▸ **TASK TO COMPLETE**
All that should come back is the lines of the data below from the one containing "to their line" to the one containing "in lending money.", inclusive, exactly as they stand.

▸ **DATA EXCERPTS**
┌──

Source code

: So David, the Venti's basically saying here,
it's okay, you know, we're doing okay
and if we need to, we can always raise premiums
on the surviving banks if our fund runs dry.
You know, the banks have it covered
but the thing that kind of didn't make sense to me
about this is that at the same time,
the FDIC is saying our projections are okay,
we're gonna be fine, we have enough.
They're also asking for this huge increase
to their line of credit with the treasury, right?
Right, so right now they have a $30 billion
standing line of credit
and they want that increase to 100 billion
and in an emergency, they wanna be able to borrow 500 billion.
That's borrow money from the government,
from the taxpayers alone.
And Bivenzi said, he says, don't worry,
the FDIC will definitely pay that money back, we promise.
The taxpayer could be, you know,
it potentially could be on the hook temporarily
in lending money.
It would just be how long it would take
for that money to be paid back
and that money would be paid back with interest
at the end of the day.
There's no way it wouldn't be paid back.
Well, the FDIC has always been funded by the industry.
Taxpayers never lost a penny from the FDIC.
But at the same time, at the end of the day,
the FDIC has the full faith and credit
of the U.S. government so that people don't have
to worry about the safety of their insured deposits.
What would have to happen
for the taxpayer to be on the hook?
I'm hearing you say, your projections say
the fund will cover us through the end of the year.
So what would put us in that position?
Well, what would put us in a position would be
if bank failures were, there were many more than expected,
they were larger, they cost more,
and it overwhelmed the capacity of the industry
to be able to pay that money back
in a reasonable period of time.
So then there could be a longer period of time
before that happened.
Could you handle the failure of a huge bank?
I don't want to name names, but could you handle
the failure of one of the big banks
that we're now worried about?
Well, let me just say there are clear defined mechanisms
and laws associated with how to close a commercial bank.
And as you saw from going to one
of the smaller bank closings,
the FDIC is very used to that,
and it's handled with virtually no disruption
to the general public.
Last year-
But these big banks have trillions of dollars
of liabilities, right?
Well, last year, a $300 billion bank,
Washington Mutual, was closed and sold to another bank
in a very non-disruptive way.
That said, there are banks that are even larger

└──
┌──

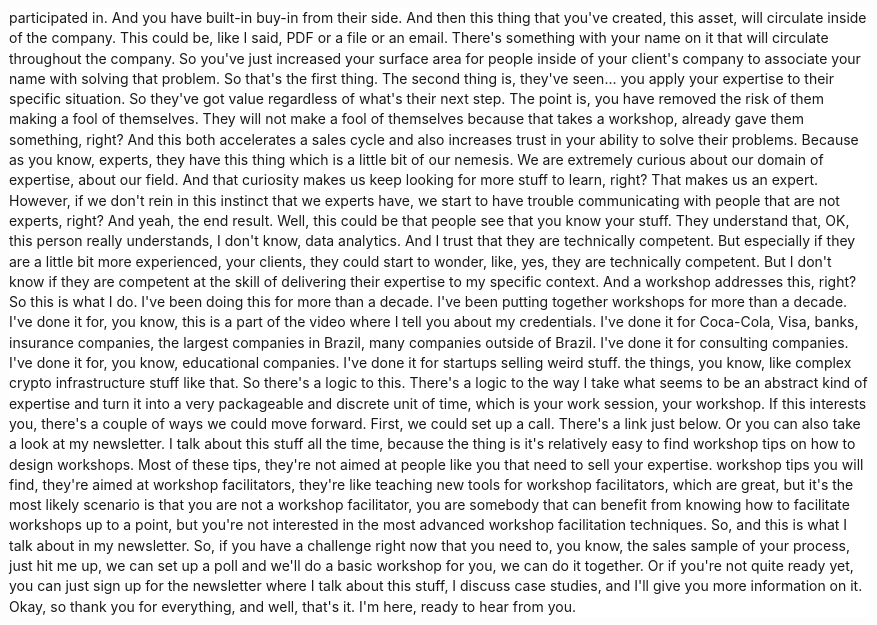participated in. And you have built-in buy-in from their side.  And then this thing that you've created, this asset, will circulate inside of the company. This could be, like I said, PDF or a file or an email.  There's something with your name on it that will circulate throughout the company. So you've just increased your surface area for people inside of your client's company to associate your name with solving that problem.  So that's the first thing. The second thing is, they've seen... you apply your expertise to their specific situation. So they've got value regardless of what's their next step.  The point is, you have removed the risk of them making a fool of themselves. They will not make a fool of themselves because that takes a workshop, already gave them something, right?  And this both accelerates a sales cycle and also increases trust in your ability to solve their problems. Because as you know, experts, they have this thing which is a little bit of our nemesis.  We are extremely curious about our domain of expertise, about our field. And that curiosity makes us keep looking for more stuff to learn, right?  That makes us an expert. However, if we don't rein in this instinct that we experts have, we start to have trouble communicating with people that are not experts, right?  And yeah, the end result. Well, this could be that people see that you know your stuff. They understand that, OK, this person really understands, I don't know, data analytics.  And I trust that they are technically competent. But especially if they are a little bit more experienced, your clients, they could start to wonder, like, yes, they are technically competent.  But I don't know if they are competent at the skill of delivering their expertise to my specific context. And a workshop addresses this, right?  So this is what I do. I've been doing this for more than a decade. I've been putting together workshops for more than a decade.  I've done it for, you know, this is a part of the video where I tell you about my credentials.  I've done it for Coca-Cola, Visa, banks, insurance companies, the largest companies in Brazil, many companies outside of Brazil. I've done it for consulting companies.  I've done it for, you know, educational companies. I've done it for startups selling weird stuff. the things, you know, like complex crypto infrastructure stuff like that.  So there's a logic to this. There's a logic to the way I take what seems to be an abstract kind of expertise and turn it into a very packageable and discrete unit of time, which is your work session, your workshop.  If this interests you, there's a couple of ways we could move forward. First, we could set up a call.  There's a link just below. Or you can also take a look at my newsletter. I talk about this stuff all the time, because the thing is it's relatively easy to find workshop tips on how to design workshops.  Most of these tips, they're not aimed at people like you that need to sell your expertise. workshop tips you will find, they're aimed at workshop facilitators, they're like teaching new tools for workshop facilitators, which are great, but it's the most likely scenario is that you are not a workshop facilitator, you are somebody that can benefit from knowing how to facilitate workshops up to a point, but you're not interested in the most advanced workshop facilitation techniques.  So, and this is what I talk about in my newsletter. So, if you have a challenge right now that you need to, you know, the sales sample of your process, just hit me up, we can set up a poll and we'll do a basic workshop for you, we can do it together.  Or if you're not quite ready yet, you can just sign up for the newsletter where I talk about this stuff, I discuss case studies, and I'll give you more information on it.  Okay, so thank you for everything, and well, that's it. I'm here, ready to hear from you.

└──

▸ **TASK SOLUTION**
to their line of credit with the treasury, right?
Right, so right now they have a $30 billion
standing line of credit
and they want that increase to 100 billion
and in an emergency, they wanna be able to borrow 500 billion.
That's borrow money from the government,
from the taxpayers alone.
And Bivenzi said, he says, don't worry,
the FDIC will definitely pay that money back, we promise.
The taxpayer could be, you know,
it potentially could be on the hook temporarily
in lending money.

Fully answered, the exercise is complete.